A next step in the development of LLMs is to combine them with multimodal capabilities, including sensory input. OpenAI’s GPT-4 has been trained as a multimodal model, but at the time of writing, the ability to analyse or even generate images has not been shown outside of the launch demo and is not available for the general public to use. Training on images in addition to text could either be seen as the solution to ground text more firmly in human experience, or it could just be seen as adding more ungrounded data. Adding sensory data such as in Google’s PaLM-E model could bring a new level of grounding for LLMs.

These are clearly exciting times for large language models. The underlying approach — the combination of pre-training with transformer architecture — is a game changer for applications in many scientific research areas such as materials discovery5, molecular property predictions6 and protein design7. Other interesting developments are in improving the efficiency of LLMs by careful parameter tuning8 or, rather than scaling the models up further, making them smaller while preserving similar capabilities; researchers from Stanford University developed the Alpaca model, a fine-tuned version of LLaMA that is trained with text that is generated by GPT-3, and that, the authors say, costs only US$600 to reproduce.
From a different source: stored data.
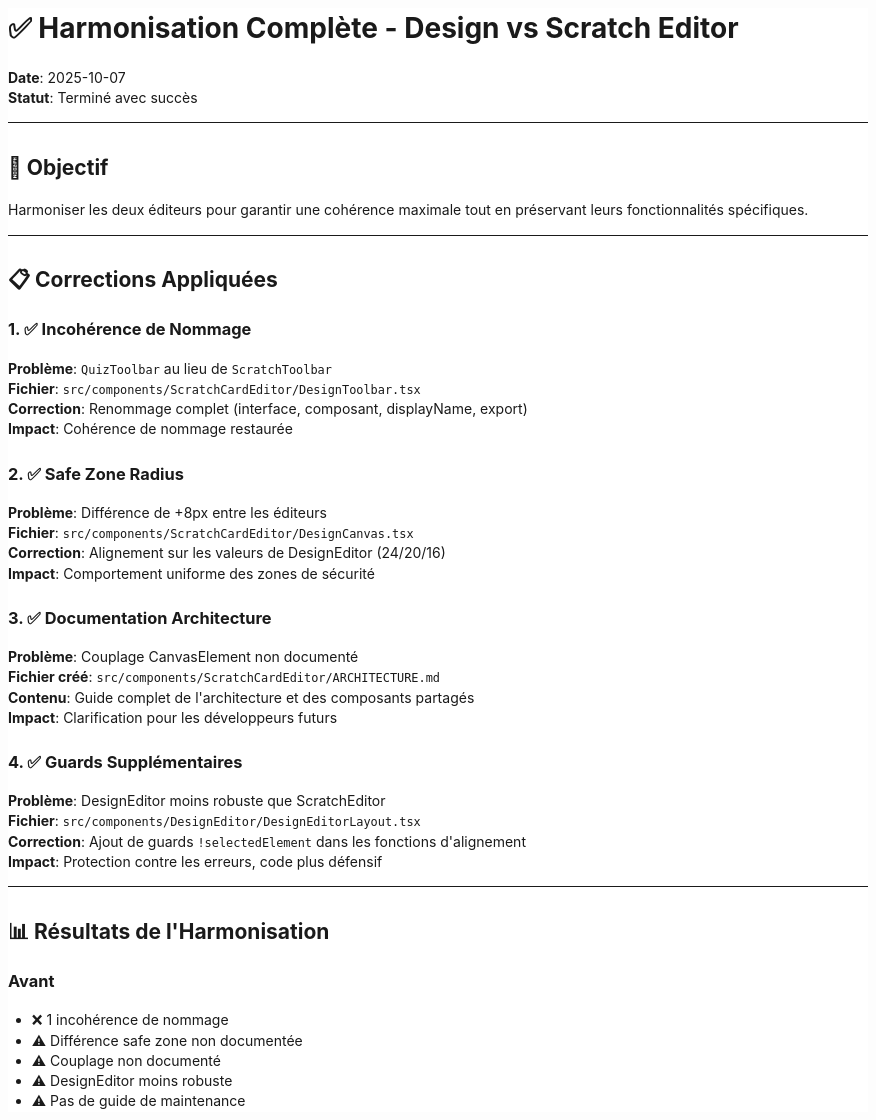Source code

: # ✅ Harmonisation Complète - Design vs Scratch Editor

**Date**: 2025-10-07  
**Statut**: Terminé avec succès

---

## 🎯 Objectif

Harmoniser les deux éditeurs pour garantir une cohérence maximale tout en préservant leurs fonctionnalités spécifiques.

---

## 📋 Corrections Appliquées

### 1. ✅ Incohérence de Nommage
**Problème**: `QuizToolbar` au lieu de `ScratchToolbar`  
**Fichier**: `src/components/ScratchCardEditor/DesignToolbar.tsx`  
**Correction**: Renommage complet (interface, composant, displayName, export)  
**Impact**: Cohérence de nommage restaurée

### 2. ✅ Safe Zone Radius
**Problème**: Différence de +8px entre les éditeurs  
**Fichier**: `src/components/ScratchCardEditor/DesignCanvas.tsx`  
**Correction**: Alignement sur les valeurs de DesignEditor (24/20/16)  
**Impact**: Comportement uniforme des zones de sécurité

### 3. ✅ Documentation Architecture
**Problème**: Couplage CanvasElement non documenté  
**Fichier créé**: `src/components/ScratchCardEditor/ARCHITECTURE.md`  
**Contenu**: Guide complet de l'architecture et des composants partagés  
**Impact**: Clarification pour les développeurs futurs

### 4. ✅ Guards Supplémentaires
**Problème**: DesignEditor moins robuste que ScratchEditor  
**Fichier**: `src/components/DesignEditor/DesignEditorLayout.tsx`  
**Correction**: Ajout de guards `!selectedElement` dans les fonctions d'alignement  
**Impact**: Protection contre les erreurs, code plus défensif

---

## 📊 Résultats de l'Harmonisation

### Avant
- ❌ 1 incohérence de nommage
- ⚠️ Différence safe zone non documentée
- ⚠️ Couplage non documenté
- ⚠️ DesignEditor moins robuste
- ⚠️ Pas de guide de maintenance
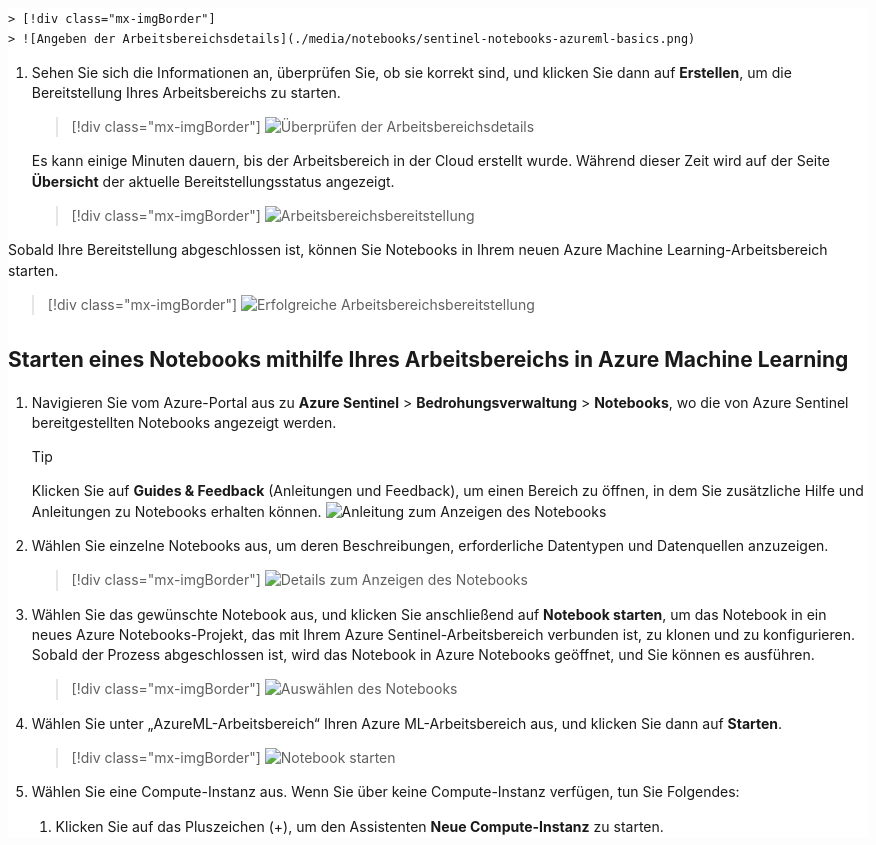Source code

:    > [!div class="mx-imgBorder"]
    > ![Angeben der Arbeitsbereichsdetails](./media/notebooks/sentinel-notebooks-azureml-basics.png)

1. Sehen Sie sich die Informationen an, überprüfen Sie, ob sie korrekt sind, und klicken Sie dann auf **Erstellen**, um die Bereitstellung Ihres Arbeitsbereichs zu starten.

    > [!div class="mx-imgBorder"]
    > ![Überprüfen der Arbeitsbereichsdetails](./media/notebooks/sentinel-notebooks-azureml-review.png)

    Es kann einige Minuten dauern, bis der Arbeitsbereich in der Cloud erstellt wurde. Während dieser Zeit wird auf der Seite **Übersicht** der aktuelle Bereitstellungsstatus angezeigt.

    > [!div class="mx-imgBorder"]
    > ![Arbeitsbereichsbereitstellung](./media/notebooks/sentinel-notebooks-azureml-deploy.png)

Sobald Ihre Bereitstellung abgeschlossen ist, können Sie Notebooks in Ihrem neuen Azure Machine Learning-Arbeitsbereich starten.

> [!div class="mx-imgBorder"]
> ![Erfolgreiche Arbeitsbereichsbereitstellung](./media/notebooks/sentinel-notebooks-azureml-complete.png)

## <a name="launch-a-notebook-using-your-azure-ml-workspace"></a>Starten eines Notebooks mithilfe Ihres Arbeitsbereichs in Azure Machine Learning

1. Navigieren Sie vom Azure-Portal aus zu **Azure Sentinel** > **Bedrohungsverwaltung** > **Notebooks**, wo die von Azure Sentinel bereitgestellten Notebooks angezeigt werden.

    > [!TIP]
    > Klicken Sie auf **Guides & Feedback** (Anleitungen und Feedback), um einen Bereich zu öffnen, in dem Sie zusätzliche Hilfe und Anleitungen zu Notebooks erhalten können.
    > ![Anleitung zum Anzeigen des Notebooks](./media/notebooks/sentinel-azure-notebooks-guides.png)

1. Wählen Sie einzelne Notebooks aus, um deren Beschreibungen, erforderliche Datentypen und Datenquellen anzuzeigen.

    > [!div class="mx-imgBorder"]
    > ![Details zum Anzeigen des Notebooks](./media/notebooks/sentinel-azure-notebooks-view.png)

1. Wählen Sie das gewünschte Notebook aus, und klicken Sie anschließend auf **Notebook starten**, um das Notebook in ein neues Azure Notebooks-Projekt, das mit Ihrem Azure Sentinel-Arbeitsbereich verbunden ist, zu klonen und zu konfigurieren. Sobald der Prozess abgeschlossen ist, wird das Notebook in Azure Notebooks geöffnet, und Sie können es ausführen.

    > [!div class="mx-imgBorder"]
    > ![Auswählen des Notebooks](./media/notebooks/sentinel-azure-notebooks-select.png)

1. Wählen Sie unter „AzureML-Arbeitsbereich“ Ihren Azure ML-Arbeitsbereich aus, und klicken Sie dann auf **Starten**.

    > [!div class="mx-imgBorder"]
    > ![Notebook starten](./media/notebooks/sentinel-azure-notebooks-launch.png)

1. Wählen Sie eine Compute-Instanz aus. Wenn Sie über keine Compute-Instanz verfügen, tun Sie Folgendes:
    1. Klicken Sie auf das Pluszeichen (+), um den Assistenten **Neue Compute-Instanz** zu starten.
A potential advantage of smaller models with explicit internal dialogues is that the reasoning to reach the output can be more easily explained.
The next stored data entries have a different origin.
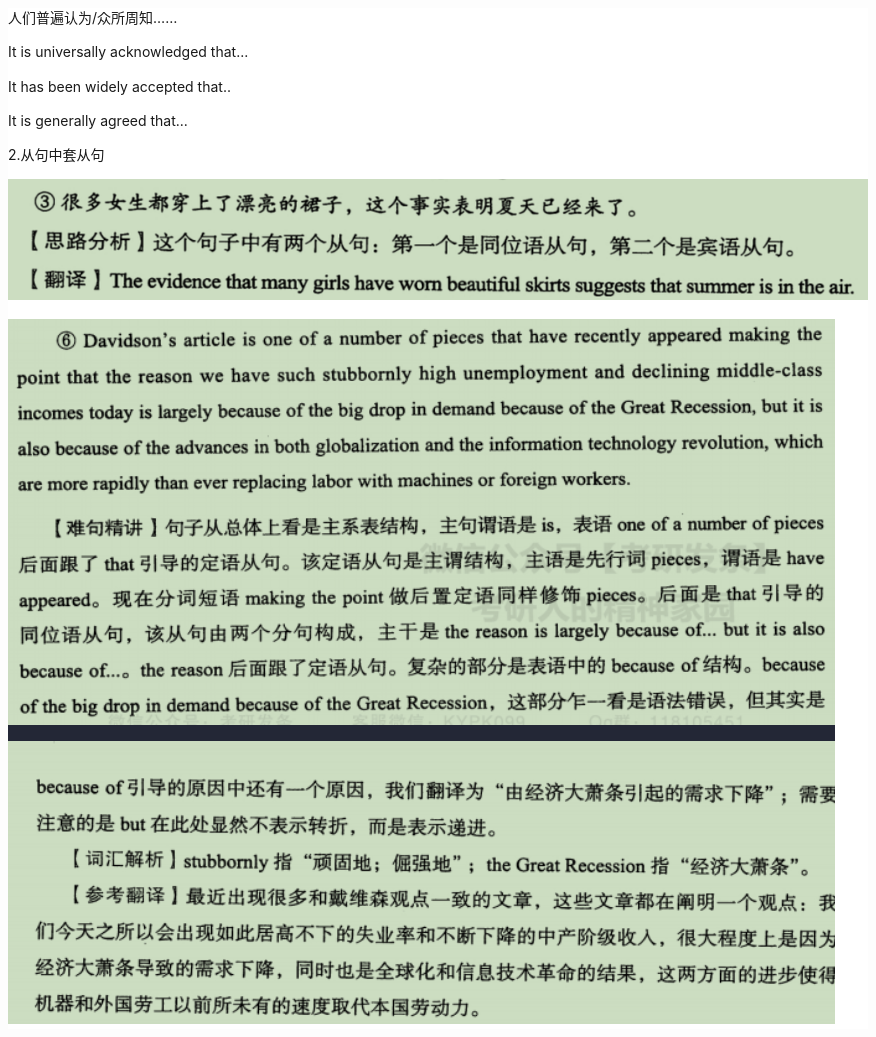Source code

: 人们普遍认为/众所周知……

It is universally acknowledged that...

It has been widely accepted that..

It is generally agreed that...

2.从句中套从句

![image-20230105105227476](./assets/image-20230105105227476.png)

![image-20230105120059653](./assets/image-20230105120059653.png)
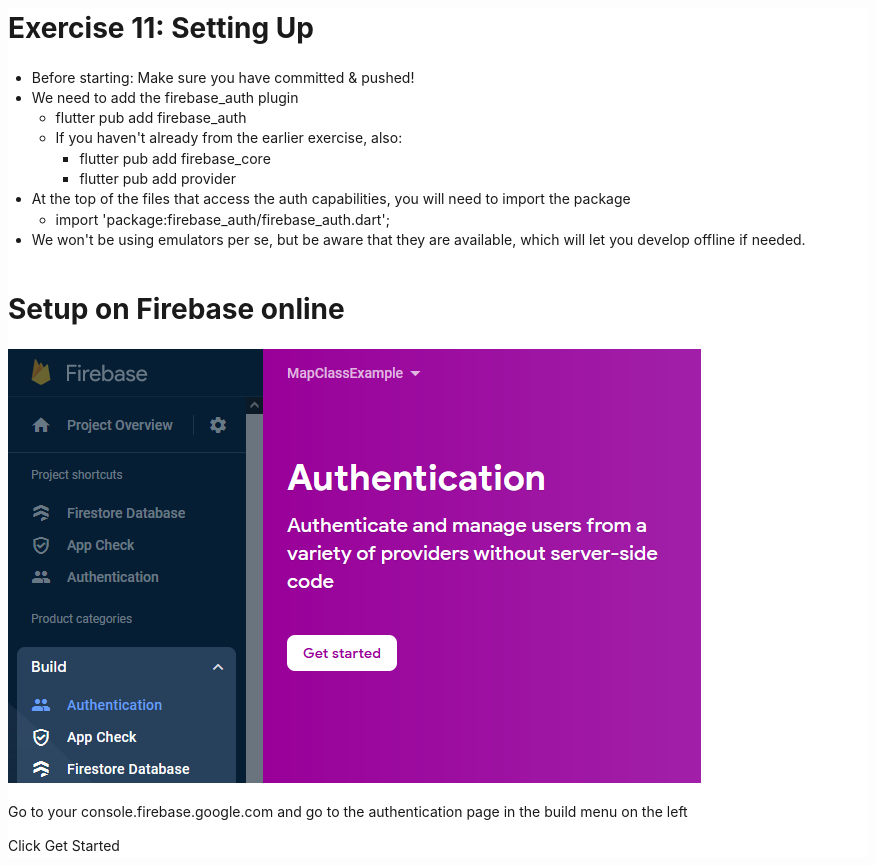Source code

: # Exercise 11: Setting Up

* Before starting: Make sure you have committed & pushed\!
* We need to add the firebase\_auth plugin
  * flutter pub add firebase\_auth
  * If you haven't already from the earlier exercise\, also:
    * flutter pub add firebase\_core
    * flutter pub add provider
* At the top of the files that access the auth capabilities\, you will need to import the package
  * import 'package:firebase\_auth/firebase\_auth\.dart';
* We won't be using emulators per se\, but be aware that they are available\, which will let you develop offline if needed\.

# Setup on Firebase online

![](img/Multiplatform_Day_14_rev2.png)

Go to your  console\.firebase\.google\.com and go to the authentication page in the build menu on the left

Click Get Started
With the whirlwind of developments that have both scientific and societal impact, it is challenging to see through the hype. In a recent preprint, Microsoft researchers reported on a range of experiments to demonstrate the powerful performance of GPT-4 and were sufficiently impressed to conclude that there are ‘sparks of artificial general intelligence’9. The paper quickly came under fire by experts. LLMs are clearly capable of tackling a range of complex tasks, and the widely demonstrated possibility of harnessing the power of language provides exciting, surprising scientific opportunities — without reaching for the elusive idea of artificial general intelligence.